= The Kingfield POPS! =

U.S. charitable organisation

The Kingfield POPS is a 501(c)(3) charitable organization operating out of Kingfield, Maine, United States. Throughout the year, the Kingfield POPS sponsors a number of events and programs designed to bring live music to the surrounding communities with the goal of enhancing regional economic development. The Kingfield POPS mission is to provide music and arts programming for regional residents, youth, and schools, as well as visitors to the area, and to inspire economic growth through a vibrant arts environment.

==History==
In 2003, the Kingfield POPS began as a project of the Mt. Abram Economic Development Association to bring business to the Kingfield area, and to provide a fun, family event to the local residents.
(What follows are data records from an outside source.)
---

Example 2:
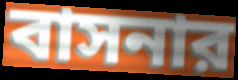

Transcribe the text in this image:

বাসনার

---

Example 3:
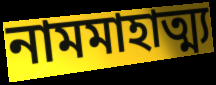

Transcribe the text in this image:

নামমাহাত্ম্য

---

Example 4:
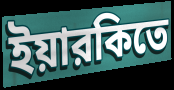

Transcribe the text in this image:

ইয়ারকিতে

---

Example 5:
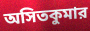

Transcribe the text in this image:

অসিতকুমার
The Bangor Symphony Orchestra was hired to play a concert in June 2003, and with a local steel drum band (the Western Mountain Trash Can Band) to open the show, the Kingfield POPS annual summer concert was born. Several years later, a daytime arts festival was instituted to bring more focus to local businesses, artists, artisans, and musicians.
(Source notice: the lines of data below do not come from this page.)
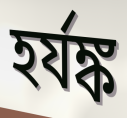
হর্যঙ্ক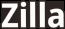
ZillaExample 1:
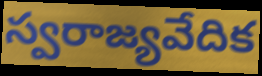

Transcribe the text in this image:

స్వరాజ్యవేదిక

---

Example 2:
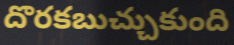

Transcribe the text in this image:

దొరకబుచ్చుకుంది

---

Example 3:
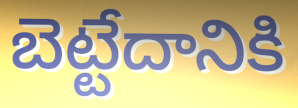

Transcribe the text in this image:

బెట్టేదానికి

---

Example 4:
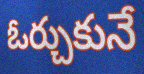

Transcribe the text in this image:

ఓర్చుకునే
During the first year, the Kingfield POPS brought the Bangor Symphony Orchestra and other performers to the local school district. Over the years, the POPS has expanded, and now brings live music performance events in various musical genres to two regional school districts, and the surrounding community.

==Annual concert==
The annual summer concert is the Kingfield POPS major summer event. It is an outdoor concert held the last Saturday in June in a field at the Kennedy Farm outside Kingfield. The concert features the Bangor Symphony Orchestra and a variety of other local musicians, and concludes with a fireworks show in the evening. The event draws at least 1000 people to the area every year, and aims to be accessible to families in an under-serviced, rural area. To promote accessibility, the concert is free to youth up to age 17.

==Arts festival==
The Festival of the Arts was instituted a few years after the formation of the Kingfield POPS as a way to incorporate local businesses into the POPS concert experience. The festival takes place during the day of the last Saturday in June in downtown Kingfield. It is a free event that features the work of artists and artisans from all over the state of Maine, and live music from local youth performers throughout the day.

==Friday art walks==
Kingfield First Friday Artwalks began in the winter of 2010.
In the winter of 2011–2012, supported by a grant from the Maine Community Foundation, the Kingfield POPS sponsored live music for the First Friday Artwalks in downtown Kingfield. This grant also supported POPS Friday Artwalk on June 29, 2012.

==School programs==
Throughout the school year, the Kingfield POPS brings fine, live music events with the Bangor Symphony Orchestra and other performers to two school districts in Maine. The first school program took place in 2003, a few months after the first concert. These events, which sometimes include master classes with visiting musicians, are presented with the aim to inspire young musicians to learn more about music as an art form. The POPS sponsors school music groups so they can attend important musical events and performance opportunities outside of the school venues.

The POPS also held a musical instrument drive for instruments that were purchased but no longer used that could be refurbished and loaned to students who cannot afford to purchase or rent an instrument for participation in school music programs.